_Instruction:_ Please find each line in the rows below that contains the word "Liftoff", and copy those lines out.

_Dataset items:_
☆ ☆ ☆ ☆

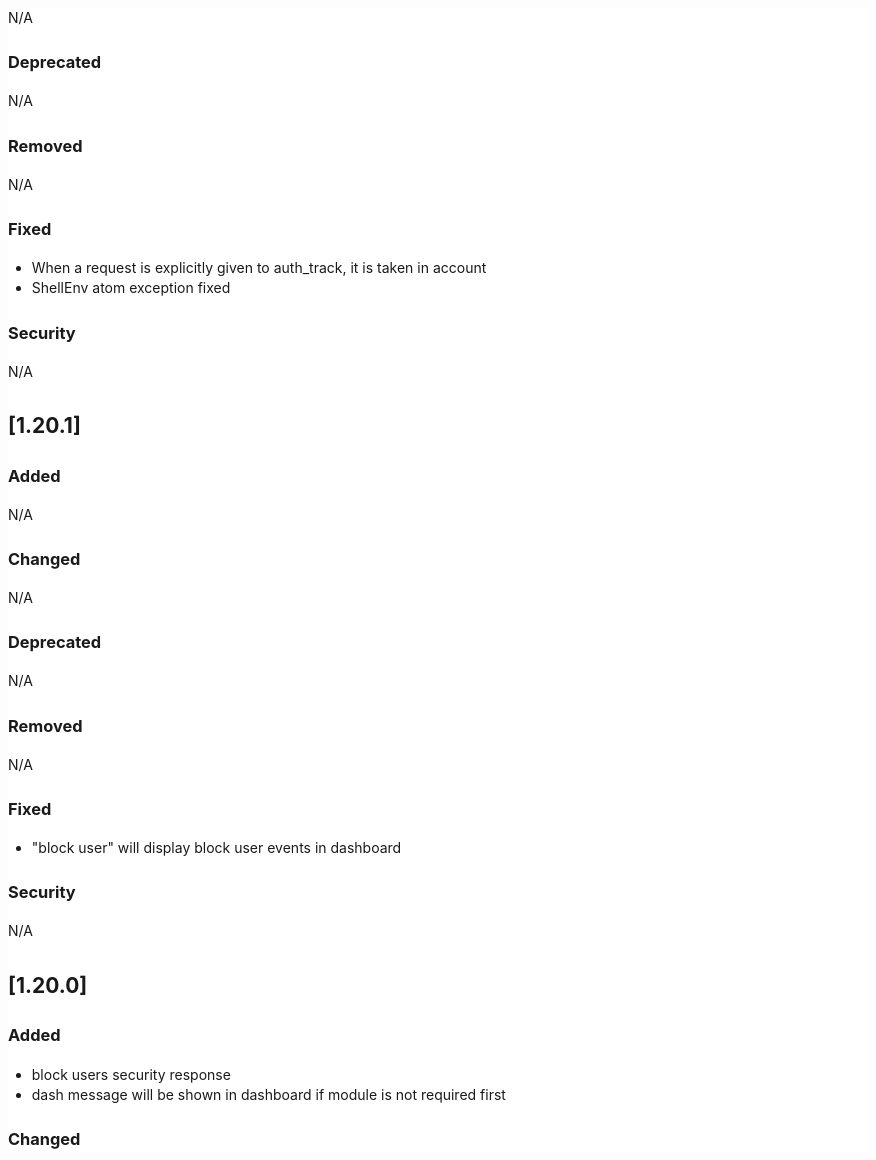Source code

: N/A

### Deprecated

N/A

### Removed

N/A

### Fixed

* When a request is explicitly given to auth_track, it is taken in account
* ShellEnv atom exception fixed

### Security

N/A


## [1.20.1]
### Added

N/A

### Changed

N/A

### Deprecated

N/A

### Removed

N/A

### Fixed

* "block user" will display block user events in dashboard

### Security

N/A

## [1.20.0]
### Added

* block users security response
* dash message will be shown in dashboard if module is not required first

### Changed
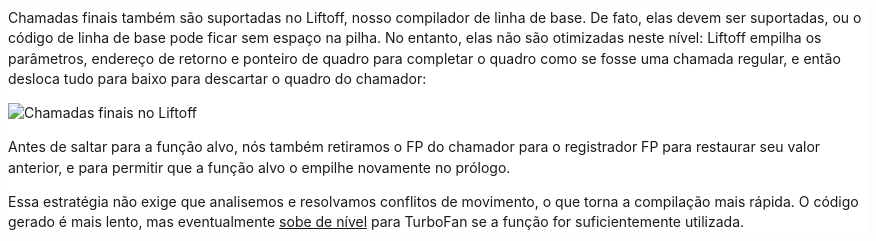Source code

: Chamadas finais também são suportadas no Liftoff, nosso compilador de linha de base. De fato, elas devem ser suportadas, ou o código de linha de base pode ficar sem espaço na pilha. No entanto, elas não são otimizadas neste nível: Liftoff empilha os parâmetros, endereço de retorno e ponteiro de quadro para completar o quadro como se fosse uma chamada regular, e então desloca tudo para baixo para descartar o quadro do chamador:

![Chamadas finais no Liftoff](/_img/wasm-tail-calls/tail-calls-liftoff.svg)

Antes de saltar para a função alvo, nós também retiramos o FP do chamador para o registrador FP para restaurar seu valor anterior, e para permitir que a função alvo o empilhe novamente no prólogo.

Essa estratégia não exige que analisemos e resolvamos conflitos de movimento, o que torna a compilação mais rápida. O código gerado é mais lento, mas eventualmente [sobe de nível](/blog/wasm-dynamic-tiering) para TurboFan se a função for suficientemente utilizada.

☆ ☆ ☆ ☆

_Answer for this exercise:_
: Chamadas finais também são suportadas no Liftoff, nosso compilador de linha de base. De fato, elas devem ser suportadas, ou o código de linha de base pode ficar sem espaço na pilha. No entanto, elas não são otimizadas neste nível: Liftoff empilha os parâmetros, endereço de retorno e ponteiro de quadro para completar o quadro como se fosse uma chamada regular, e então desloca tudo para baixo para descartar o quadro do chamador:
![Chamadas finais no Liftoff](/_img/wasm-tail-calls/tail-calls-liftoff.svg)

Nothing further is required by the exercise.